Cardiomyopathy is the most common form of heart disease in cats. It is also the term that relates to any disease of the heart or surrounding muscle.
Unfortunately, heart disease in cats is quite common. It’s a serious problem as it prevents the heart from working properly, which can be fatal.
Certainly, it’s important for pet professionals to have an understanding of feline heart disease, the possible causes and potential treatments. With this knowledge you can help educate pet owners and clients and promote the importance of routine veterinary consultations.
While an annual check-up won’t prevent heart disease, early diagnosis helps ensure the best possible outcome.
Cardiomyopathies are divided in three or four classifications:
Hypertrophic — According to International Cat Care, this is the most common form of heart disease in felines. It refers to the thickening of the heart muscles. It obstructs the blood flow and leads to poor heart function.
Dilated — This is where the heart muscle is weak and the muscle walls are thin and floppy. As a result, the heart muscle cannot contract effectively.
Restrictive or unclassified — In the third type of cardiomyopathy the heart muscle is unable to fill and pump due to the heart wall becoming stiff and inflexible.

• _Page images and extracted text_:
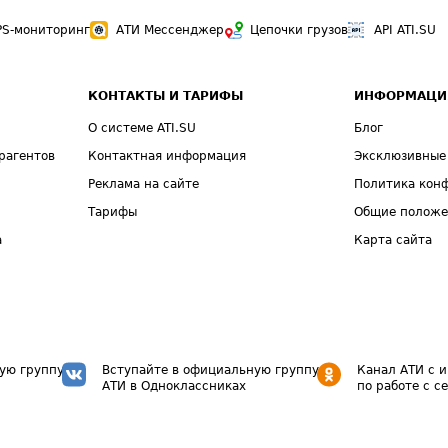
PS-мониторинг
АТИ Мессенджер
Цепочки грузов
API ATI.SU
КОНТАКТЫ И ТАРИФЫ
ИНФОРМАЦИ
О системе ATI.SU
Блог
рагентов
Контактная информация
Эксклюзивные
Реклама на сайте
Политика кон
Тарифы
Общие полож
а
Карта сайта
ую группу
Вступайте в официальную группу
Канал АТИ с 
АТИ в Одноклассниках
по работе с с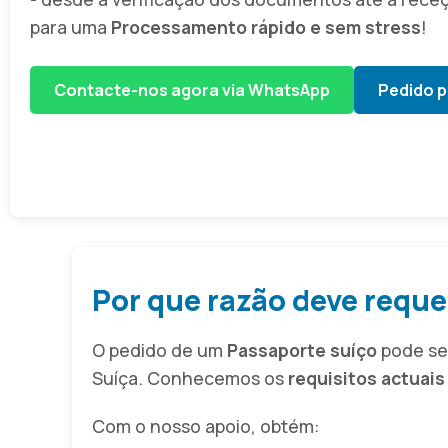
para uma
Processamento rápido e sem stress
!
Contacte-nos agora via WhatsApp
Pedido p
Por que razão deve requ
O pedido de um
Passaporte suíço
pode ser
Suíça. Conhecemos os
requisitos actuais
Com o nosso apoio, obtém: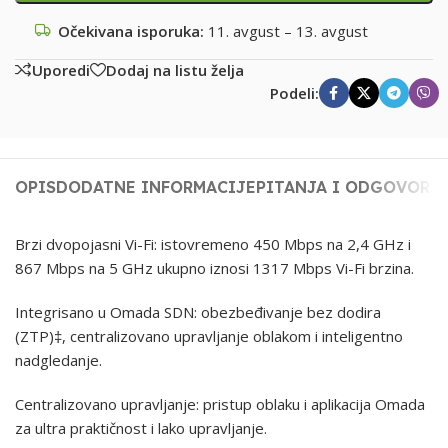
Očekivana isporuka:
11. avgust – 13. avgust
Uporedi
Dodaj na listu želja
Podeli:
OPIS
DODATNE INFORMACIJE
PITANJA I ODGOVORI
Brzi dvopojasni Vi-Fi: istovremeno 450 Mbps na 2,4 GHz i
867 Mbps na 5 GHz ukupno iznosi 1317 Mbps Vi-Fi brzina.
Integrisano u Omada SDN: obezbeđivanje bez dodira
(ZTP)‡, centralizovano upravljanje oblakom i inteligentno
nadgledanje.
Centralizovano upravljanje: pristup oblaku i aplikacija Omada
za ultra praktičnost i lako upravljanje.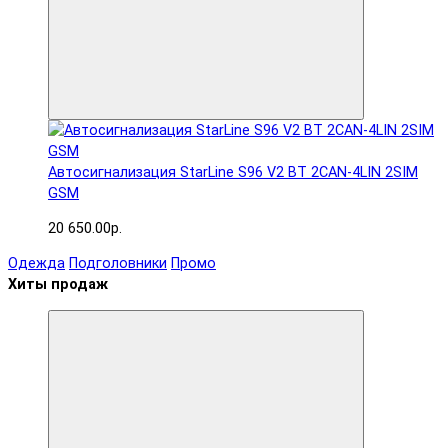
Автосигнализация StarLine S96 V2 BT 2CAN-4LIN 2SIM
GSM
20 650.00р.
Одежда
Подголовники
Промо
Хиты продаж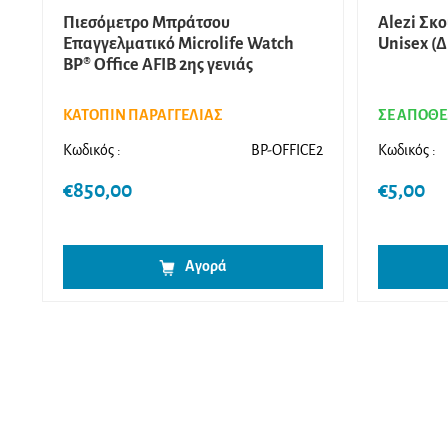
Πιεσόμετρο Μπράτσου
Alezi Σκ
Επαγγελματικό Microlife Watch
Unisex (
BP® Office AFIB 2ης γενιάς
ΚΑΤΟΠΙΝ ΠΑΡΑΓΓΕΛΙΑΣ
ΣΕ ΑΠΟΘ
Κωδικός :
BP-OFFICE2
Κωδικός :
€
850,00
€
5,00
Αγορά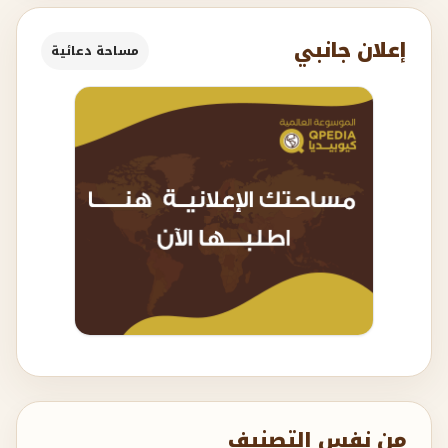
إعلان جانبي
مساحة دعائية
من نفس التصنيف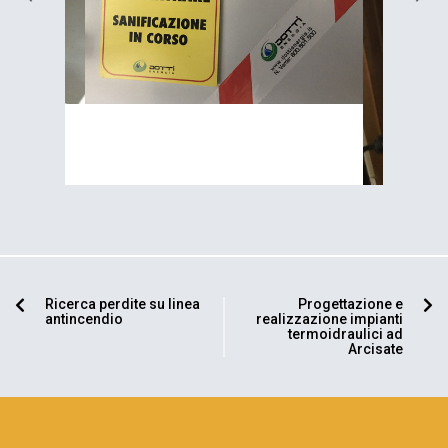
Ricerca perdite su linea
Progettazione e
antincendio
realizzazione impianti
termoidraulici ad
Arcisate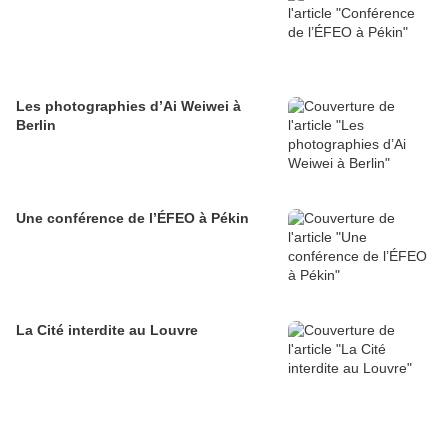
Les photographies d’Ai Weiwei à
Berlin
Une conférence de l’ÉFEO à Pékin
La Cité interdite au Louvre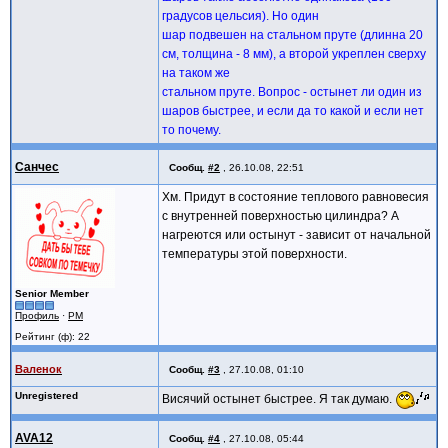
градусов цельсия). Но один
шар подвешен на стальном пруте (длинна 20
см, толщина - 8 мм), а второй укреплен сверху
на таком же
стальном пруте. Вопрос - остынет ли один из
шаров быстрее, и если да то какой и если нет
то почему.
Санчес
Сообщ.
#2
,
26.10.08, 22:51
Хм. Придут в состояние теплового равновесия
с внутренней поверхностью цилиндра? А
нагреются или остынут - зависит от начальной
температуры этой поверхности.
Senior Member
Профиль
·
PM
Рейтинг (ф): 22
Валенок
Сообщ.
#3
,
27.10.08, 01:10
Unregistered
Висячий остынет быстрее. Я так думаю.
AVA12
Сообщ.
#4
,
27.10.08, 05:44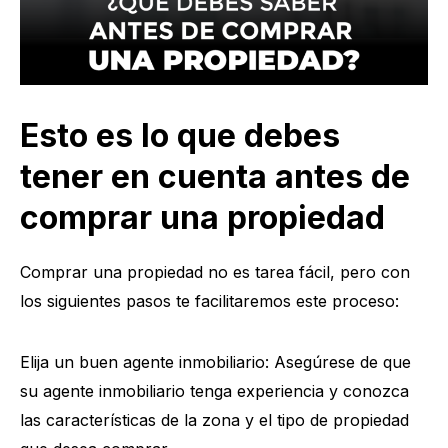
Esto es lo que debes
tener en cuenta antes de
comprar una propiedad
Comprar una propiedad no es tarea fácil, pero con
los siguientes pasos te facilitaremos este proceso:
Elija un buen agente inmobiliario: Asegúrese de que
su agente inmobiliario tenga experiencia y conozca
las características de la zona y el tipo de propiedad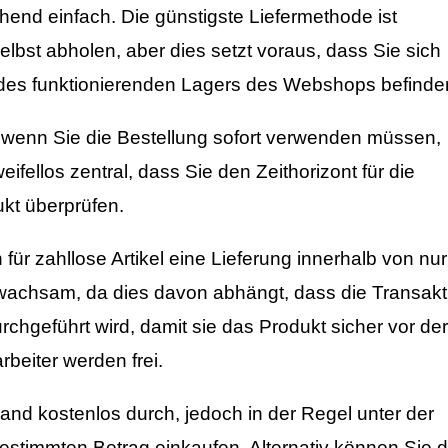
hend einfach. Die günstigste Liefermethode ist
elbst abholen, aber dies setzt voraus, dass Sie sich
 des funktionierenden Lagers des Webshops befinde
g, wenn Sie die Bestellung sofort verwenden müssen,
ifellos zentral, dass Sie den Zeithorizont für die
ukt überprüfen.
für zahllose Artikel eine Lieferung innerhalb von nur
wachsam, da dies davon abhängt, dass die Transakt
chgeführt wird, damit sie das Produkt sicher vor der
arbeiter werden frei.
nd kostenlos durch, jedoch in der Regel unter der
estimmten Betrag einkaufen. Alternativ können Sie d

• _YOUR OBJECTIVE_: Resume the article on heart disease in cats above, picking up right after its last sentence.

• _ANSWER SECTION_:
If heart disease develops in relation to a taurine deficiency, high blood pressure or overactive thyroid it may be possible to treat the underlying cause. For example, taurine or l-carnitine supplementation may be considered and anti-hypertensive drugs may be prescribed to treat high blood pressure.
It’s common for diuretics to be given to remove excess fluid build-up, as well as providing a low-salt diet.
However, if heart failure develops as a result of the heart disease medication may be prescribed. Drugs for heart failure include beta-blockers, a calcium-channel blocker (Diltiazem) or ACE-inhibitors.
Indeed, despite the fact that heart disease in cats is fairly common, it is difficult to pick up on. Therefore, pet professionals can advise owners on the warning signs. You can also promote cat health by reminding pet parents of the importance of regular vet check-ups, including a heart check.